### About this task
Copy the following lines without changing anything, beginning at the line that contains "room for trial and error during your first" and stopping after the line that contains "higher Boeing 737".

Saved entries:
################

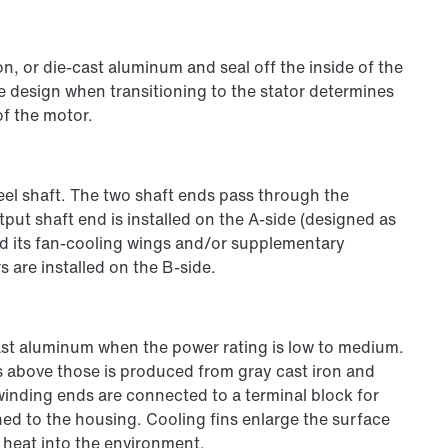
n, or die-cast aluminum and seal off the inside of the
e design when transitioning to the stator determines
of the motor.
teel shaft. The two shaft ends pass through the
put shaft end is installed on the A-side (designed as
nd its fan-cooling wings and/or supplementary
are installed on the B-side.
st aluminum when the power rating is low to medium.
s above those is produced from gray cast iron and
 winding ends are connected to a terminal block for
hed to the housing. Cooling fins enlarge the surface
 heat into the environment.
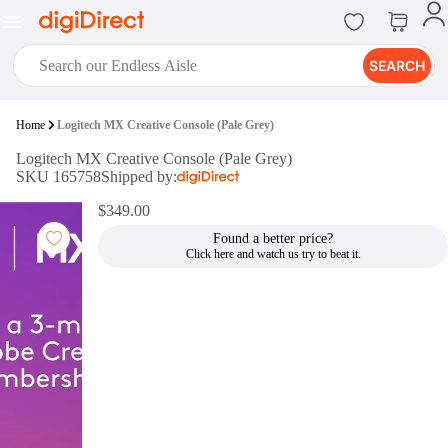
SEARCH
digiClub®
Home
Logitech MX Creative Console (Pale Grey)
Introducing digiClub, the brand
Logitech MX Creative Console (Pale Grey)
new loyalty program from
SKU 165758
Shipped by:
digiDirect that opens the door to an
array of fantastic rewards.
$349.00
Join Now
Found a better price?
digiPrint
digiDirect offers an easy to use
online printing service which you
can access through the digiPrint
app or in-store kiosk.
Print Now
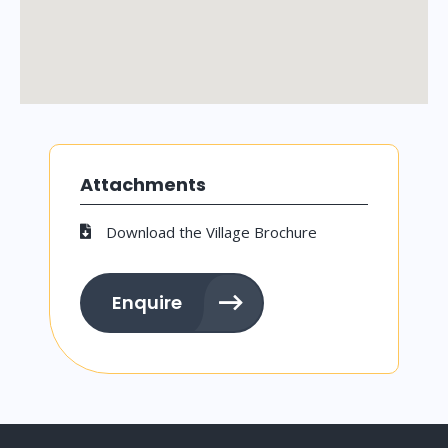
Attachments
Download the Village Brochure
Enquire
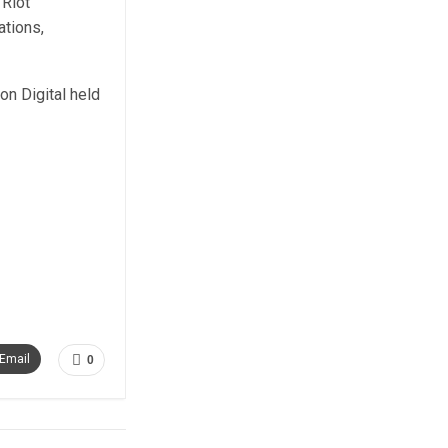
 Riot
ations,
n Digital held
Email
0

################

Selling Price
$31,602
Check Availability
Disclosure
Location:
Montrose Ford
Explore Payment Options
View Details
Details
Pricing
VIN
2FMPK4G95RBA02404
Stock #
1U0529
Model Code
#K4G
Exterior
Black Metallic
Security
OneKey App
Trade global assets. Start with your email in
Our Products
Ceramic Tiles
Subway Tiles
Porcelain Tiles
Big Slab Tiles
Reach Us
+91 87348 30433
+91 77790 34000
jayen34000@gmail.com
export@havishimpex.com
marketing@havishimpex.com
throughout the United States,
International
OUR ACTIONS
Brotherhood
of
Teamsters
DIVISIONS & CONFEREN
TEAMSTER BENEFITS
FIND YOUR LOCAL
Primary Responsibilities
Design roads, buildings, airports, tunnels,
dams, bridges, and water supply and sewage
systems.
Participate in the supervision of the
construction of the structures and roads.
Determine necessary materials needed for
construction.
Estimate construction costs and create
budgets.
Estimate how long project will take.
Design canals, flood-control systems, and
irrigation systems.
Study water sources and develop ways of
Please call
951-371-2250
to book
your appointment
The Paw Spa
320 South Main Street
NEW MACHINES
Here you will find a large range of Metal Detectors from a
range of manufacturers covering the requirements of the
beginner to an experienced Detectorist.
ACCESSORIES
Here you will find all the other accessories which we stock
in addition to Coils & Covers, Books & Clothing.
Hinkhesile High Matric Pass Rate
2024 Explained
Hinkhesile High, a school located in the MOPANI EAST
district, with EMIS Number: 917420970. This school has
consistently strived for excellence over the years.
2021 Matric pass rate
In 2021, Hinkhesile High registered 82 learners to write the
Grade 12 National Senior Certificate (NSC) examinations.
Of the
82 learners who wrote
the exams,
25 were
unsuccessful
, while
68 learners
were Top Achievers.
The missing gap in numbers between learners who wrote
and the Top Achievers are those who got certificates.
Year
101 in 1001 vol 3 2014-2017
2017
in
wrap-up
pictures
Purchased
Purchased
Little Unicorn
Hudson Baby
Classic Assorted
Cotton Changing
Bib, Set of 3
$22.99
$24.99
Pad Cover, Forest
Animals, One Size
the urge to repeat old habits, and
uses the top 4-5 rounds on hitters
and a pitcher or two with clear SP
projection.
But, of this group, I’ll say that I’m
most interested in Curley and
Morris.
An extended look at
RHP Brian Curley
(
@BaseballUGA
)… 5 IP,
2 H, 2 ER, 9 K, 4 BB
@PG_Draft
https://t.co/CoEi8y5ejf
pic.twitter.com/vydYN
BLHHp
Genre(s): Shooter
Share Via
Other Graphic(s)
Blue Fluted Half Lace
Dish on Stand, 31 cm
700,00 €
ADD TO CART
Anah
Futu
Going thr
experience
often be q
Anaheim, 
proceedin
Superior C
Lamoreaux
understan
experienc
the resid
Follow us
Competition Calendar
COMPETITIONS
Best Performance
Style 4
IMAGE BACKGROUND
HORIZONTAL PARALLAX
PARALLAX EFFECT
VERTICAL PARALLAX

################

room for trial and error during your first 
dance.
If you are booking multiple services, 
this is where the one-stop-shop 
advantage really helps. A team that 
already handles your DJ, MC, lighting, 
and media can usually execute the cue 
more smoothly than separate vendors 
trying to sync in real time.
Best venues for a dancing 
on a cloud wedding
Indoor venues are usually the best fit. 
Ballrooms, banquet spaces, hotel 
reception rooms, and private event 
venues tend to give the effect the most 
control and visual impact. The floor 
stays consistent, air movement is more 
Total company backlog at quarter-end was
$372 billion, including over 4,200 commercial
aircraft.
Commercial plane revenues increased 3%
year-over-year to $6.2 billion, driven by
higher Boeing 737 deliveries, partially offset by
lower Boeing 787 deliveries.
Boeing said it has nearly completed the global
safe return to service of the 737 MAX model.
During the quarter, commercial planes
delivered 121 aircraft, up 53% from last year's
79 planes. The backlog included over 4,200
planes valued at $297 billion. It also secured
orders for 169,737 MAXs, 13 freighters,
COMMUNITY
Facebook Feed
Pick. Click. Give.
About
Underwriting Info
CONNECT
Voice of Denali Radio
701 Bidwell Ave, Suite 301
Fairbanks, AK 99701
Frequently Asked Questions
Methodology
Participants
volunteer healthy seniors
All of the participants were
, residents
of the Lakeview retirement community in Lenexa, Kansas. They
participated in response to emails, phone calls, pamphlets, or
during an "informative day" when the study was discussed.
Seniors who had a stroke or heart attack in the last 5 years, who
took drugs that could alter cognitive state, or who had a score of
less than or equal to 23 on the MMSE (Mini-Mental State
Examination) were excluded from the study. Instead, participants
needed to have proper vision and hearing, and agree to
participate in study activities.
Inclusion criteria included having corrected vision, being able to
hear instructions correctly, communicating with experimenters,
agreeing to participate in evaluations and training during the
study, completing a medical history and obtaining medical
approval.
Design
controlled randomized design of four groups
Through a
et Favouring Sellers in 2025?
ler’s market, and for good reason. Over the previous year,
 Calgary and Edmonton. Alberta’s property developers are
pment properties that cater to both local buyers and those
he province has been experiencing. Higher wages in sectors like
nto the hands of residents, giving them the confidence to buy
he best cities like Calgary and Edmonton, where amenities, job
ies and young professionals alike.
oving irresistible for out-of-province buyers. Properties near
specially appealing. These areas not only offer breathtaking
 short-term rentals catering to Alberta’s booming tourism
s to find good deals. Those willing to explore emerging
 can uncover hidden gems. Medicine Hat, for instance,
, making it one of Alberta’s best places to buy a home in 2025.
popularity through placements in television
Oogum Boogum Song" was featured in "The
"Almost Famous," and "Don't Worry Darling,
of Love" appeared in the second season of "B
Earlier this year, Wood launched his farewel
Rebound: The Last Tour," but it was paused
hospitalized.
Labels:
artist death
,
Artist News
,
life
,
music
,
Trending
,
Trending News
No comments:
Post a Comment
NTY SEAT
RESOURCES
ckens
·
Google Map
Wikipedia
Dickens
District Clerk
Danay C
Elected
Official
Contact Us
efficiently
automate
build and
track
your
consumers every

################

### Your response
room for trial and error during your first 
dance.
If you are booking multiple services, 
this is where the one-stop-shop 
advantage really helps. A team that 
already handles your DJ, MC, lighting, 
and media can usually execute the cue 
more smoothly than separate vendors 
trying to sync in real time.
Best venues for a dancing 
on a cloud wedding
Indoor venues are usually the best fit. 
Ballrooms, banquet spaces, hotel 
reception rooms, and private event 
venues tend to give the effect the most 
control and visual impact. The floor 
stays consistent, air movement is more 
Total company backlog at quarter-end was
$372 billion, including over 4,200 commercial
aircraft.
Commercial plane revenues increased 3%
year-over-year to $6.2 billion, driven by
higher Boeing 737 deliveries, partially offset by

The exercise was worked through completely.